### YOUR OBJECTIVE
In the records below, find the line with "Schwankungen sinnvoll zu" and the line with "Narrhallas Kinderfasching". Print both exactly, along with every line between them, and no other line.

Segment Start: DATASET RECORDS

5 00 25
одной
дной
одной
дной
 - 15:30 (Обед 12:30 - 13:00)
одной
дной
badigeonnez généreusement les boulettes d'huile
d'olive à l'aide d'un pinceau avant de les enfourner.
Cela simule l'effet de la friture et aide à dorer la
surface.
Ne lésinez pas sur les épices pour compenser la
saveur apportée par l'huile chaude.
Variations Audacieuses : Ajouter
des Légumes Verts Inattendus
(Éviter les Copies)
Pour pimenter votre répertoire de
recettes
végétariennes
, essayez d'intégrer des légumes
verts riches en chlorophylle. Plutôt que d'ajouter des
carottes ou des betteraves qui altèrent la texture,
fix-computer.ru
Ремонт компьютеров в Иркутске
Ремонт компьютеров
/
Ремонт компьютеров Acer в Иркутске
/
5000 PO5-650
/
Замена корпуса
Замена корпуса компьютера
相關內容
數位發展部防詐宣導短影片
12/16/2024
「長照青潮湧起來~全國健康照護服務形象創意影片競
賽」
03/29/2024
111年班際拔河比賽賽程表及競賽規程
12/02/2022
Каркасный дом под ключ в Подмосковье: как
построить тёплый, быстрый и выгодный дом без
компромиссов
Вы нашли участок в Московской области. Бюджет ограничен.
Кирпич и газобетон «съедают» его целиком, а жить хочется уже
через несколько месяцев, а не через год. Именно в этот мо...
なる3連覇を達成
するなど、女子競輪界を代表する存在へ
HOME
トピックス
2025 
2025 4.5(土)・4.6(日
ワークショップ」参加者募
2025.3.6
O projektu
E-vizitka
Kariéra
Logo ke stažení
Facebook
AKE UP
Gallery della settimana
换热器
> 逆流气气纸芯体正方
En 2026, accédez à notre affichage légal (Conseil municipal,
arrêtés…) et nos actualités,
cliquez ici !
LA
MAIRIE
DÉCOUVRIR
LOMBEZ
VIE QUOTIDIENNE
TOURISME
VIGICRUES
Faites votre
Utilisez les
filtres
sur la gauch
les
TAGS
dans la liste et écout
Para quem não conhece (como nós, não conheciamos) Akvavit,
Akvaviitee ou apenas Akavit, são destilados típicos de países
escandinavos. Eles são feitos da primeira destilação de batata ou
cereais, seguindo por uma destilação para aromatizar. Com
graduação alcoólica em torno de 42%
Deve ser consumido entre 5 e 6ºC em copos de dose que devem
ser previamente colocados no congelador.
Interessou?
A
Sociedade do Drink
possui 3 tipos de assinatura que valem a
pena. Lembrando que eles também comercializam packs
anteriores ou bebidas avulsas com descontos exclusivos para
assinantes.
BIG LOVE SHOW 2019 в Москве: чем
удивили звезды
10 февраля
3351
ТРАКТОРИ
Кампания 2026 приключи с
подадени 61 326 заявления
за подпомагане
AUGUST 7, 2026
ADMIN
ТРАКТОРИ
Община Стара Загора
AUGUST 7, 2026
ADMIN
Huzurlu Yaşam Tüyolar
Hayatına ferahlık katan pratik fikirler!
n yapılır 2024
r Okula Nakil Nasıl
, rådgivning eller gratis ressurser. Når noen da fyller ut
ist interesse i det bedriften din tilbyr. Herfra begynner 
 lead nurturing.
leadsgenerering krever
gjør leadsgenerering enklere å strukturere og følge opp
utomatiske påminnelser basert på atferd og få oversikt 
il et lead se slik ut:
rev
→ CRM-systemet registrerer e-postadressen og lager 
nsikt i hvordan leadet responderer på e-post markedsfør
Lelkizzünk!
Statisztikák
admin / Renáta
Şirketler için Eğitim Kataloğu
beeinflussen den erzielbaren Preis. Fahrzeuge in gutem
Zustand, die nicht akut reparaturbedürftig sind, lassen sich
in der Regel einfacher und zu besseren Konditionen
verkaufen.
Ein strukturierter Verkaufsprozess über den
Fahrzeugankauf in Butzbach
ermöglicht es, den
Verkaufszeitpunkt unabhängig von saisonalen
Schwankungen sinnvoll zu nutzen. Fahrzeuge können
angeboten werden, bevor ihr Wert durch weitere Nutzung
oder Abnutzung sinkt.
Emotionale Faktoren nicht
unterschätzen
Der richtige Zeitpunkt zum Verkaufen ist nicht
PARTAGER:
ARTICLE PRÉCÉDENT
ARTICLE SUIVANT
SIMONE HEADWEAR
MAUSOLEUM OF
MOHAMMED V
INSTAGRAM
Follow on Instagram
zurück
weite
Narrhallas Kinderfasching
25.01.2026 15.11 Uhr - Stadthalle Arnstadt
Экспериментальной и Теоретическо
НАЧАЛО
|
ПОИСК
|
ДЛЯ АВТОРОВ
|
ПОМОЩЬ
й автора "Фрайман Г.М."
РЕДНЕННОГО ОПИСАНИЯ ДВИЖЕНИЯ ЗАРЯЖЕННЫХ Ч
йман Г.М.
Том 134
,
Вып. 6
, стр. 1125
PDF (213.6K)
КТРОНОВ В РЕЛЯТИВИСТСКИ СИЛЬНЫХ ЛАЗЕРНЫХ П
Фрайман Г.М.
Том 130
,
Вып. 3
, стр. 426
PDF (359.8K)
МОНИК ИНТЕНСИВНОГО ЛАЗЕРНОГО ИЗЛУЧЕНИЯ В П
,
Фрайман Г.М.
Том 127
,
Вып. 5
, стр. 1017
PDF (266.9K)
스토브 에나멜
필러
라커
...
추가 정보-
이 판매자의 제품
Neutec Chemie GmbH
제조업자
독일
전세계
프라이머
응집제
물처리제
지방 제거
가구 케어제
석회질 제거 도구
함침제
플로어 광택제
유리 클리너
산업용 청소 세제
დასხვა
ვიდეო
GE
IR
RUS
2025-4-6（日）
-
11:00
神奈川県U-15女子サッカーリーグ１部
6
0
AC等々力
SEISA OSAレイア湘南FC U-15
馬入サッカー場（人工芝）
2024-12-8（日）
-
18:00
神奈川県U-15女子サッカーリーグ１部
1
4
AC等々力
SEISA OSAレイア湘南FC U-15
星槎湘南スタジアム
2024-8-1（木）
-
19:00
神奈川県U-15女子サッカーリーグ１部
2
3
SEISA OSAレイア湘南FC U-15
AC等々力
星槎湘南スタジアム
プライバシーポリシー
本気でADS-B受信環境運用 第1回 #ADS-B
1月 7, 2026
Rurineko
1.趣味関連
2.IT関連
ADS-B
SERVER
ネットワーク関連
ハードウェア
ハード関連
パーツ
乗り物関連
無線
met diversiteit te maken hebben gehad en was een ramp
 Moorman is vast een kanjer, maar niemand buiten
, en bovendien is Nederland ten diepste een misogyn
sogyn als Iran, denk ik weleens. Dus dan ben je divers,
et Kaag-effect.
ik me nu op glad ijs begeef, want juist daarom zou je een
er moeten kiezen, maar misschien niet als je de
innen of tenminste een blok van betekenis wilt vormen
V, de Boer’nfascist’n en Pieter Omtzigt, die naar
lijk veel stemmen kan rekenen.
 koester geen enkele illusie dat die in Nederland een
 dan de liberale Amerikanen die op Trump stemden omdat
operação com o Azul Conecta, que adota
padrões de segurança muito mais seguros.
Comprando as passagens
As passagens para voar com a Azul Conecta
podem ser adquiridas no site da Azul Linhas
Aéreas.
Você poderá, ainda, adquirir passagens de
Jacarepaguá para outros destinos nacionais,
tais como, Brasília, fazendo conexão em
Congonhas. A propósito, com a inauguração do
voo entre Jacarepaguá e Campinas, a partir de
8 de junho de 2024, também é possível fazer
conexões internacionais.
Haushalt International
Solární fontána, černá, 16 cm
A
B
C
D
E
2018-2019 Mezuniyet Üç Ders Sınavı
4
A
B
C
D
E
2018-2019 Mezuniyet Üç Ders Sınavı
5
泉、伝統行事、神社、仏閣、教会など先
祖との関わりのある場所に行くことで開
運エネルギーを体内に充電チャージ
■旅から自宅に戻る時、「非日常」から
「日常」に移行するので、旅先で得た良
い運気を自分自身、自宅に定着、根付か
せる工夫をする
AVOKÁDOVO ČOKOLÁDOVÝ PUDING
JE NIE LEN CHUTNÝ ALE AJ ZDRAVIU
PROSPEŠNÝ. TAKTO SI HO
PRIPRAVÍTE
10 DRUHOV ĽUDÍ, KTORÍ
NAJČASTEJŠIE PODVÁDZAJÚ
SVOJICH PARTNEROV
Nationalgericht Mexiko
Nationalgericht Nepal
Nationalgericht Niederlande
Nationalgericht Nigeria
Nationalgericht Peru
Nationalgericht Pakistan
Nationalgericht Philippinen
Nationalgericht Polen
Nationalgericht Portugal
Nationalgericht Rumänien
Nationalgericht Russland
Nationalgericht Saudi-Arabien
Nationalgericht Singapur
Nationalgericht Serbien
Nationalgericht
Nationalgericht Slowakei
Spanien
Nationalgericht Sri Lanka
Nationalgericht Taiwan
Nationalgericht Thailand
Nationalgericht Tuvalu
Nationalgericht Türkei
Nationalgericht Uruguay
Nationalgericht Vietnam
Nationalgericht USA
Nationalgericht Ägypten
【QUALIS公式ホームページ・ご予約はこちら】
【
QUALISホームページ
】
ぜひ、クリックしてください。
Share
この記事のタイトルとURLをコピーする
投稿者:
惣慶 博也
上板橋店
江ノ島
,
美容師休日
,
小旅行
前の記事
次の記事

Segment End: DATASET RECORDS

### SOLUTION TO THIS PROBLEM
Schwankungen sinnvoll zu nutzen. Fahrzeuge können
angeboten werden, bevor ihr Wert durch weitere Nutzung
oder Abnutzung sinkt.
Emotionale Faktoren nicht
unterschätzen
Der richtige Zeitpunkt zum Verkaufen ist nicht
PARTAGER:
ARTICLE PRÉCÉDENT
ARTICLE SUIVANT
SIMONE HEADWEAR
MAUSOLEUM OF
MOHAMMED V
INSTAGRAM
Follow on Instagram
zurück
weite
Narrhallas Kinderfasching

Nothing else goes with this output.